Saya membeli buku "The Origin of Totalitarianism" di toko buku Universitas di Kota Dunedin, Selandia Baru, pada 2018. Saya mengutipnya untuk disertasi saya tentang populisme Islam di Pilkada DKI 2017:

"Itulah sebabnya bisa dikatakan kelompok populis Islam hanya menggunakan demokrasi atau lebih tepatnya menunggangi demokrasi. Mereka menunggangi demokrasi untuk memobilisasi massa demi memaksakan rigiditas doktrinal mereka. Unjuk rasa bergelombang yang mereka lakukan di Pilkada DKI bukanlah demokrasi, melainkan, meminjam istilah Majalah TEMPO, mobokrasi. Mobokrasi ialah aksi massa tidak permanen, atau yang dalam istilah Arendt (2017: 427) “aliansi temporer massa dan elite.” Demokrasi lebih permanen, sedangkan mobokrasi tidak mewakili rakyat atau yang dalam istilah Arendt (2017: 138) “berteriak untuk ‘orang kuat,’ ‘pemimpin hebat,’ membenci rakyat yang tidak ikut serta di dalamnya.”

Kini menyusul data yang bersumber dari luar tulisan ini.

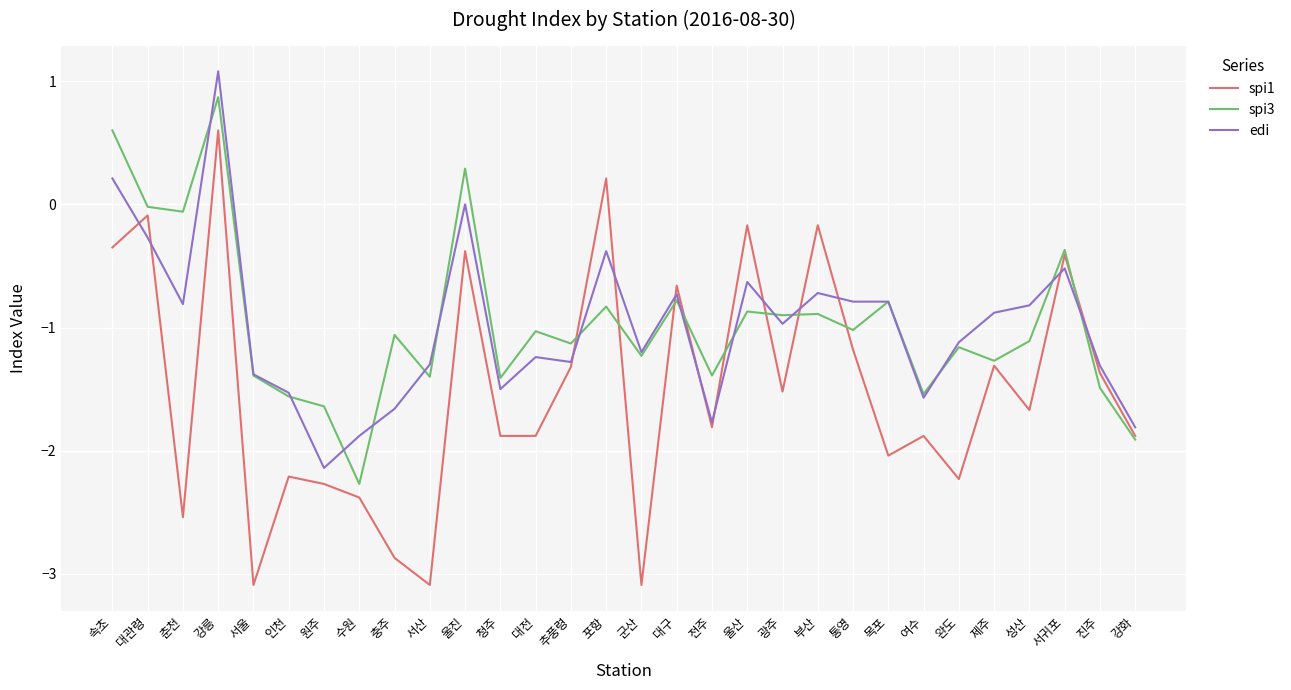

What are all the series names shown in the legend?

spi1, spi3, edi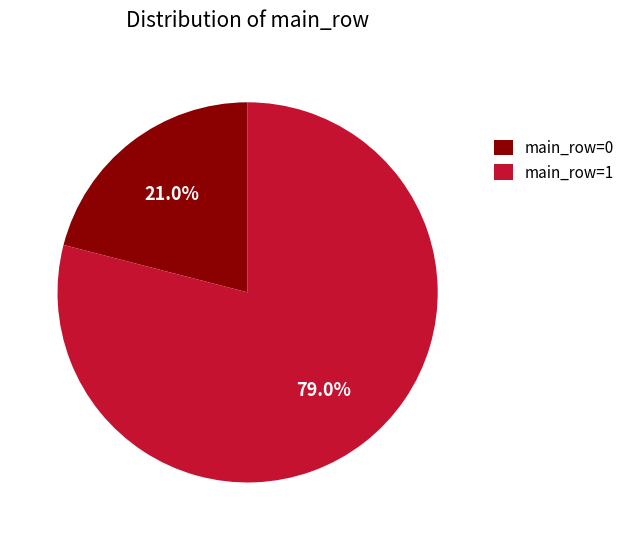

How many segments does this pie chart have?

2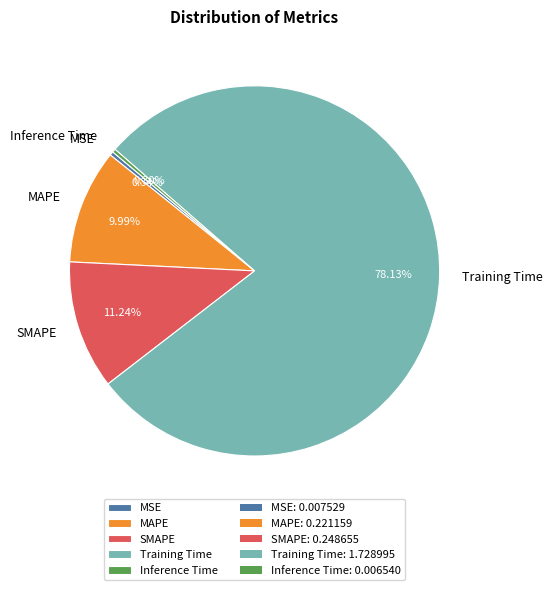

To the nearest percent, what percentage of the pie is MAPE?

10%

Atas kontribusi pemikiran dan aktivitasnya, Pemerintah Kota Hannover mengabadikan Hannah Arendt menjadi nama jalan dan alun-alun di kota itu.

Di Indonesia, tepatnya di Solo, ada nama jalan yang diambil dari nama filsuf, yakni Jalan Tagore. Tagore tiada lain Rabindranath Tagore, filsuf India, yang pernah berkunjung ke Solo pada 1927.

Bagus juga bila kelak nama filsuf Indonesia dijadikan nama jalan atau alun-alun di Indonesia, misalnya Jalan Gadis Arivia atau Alun-alun Karlina Supelli atau Jalan Rocky Gerung.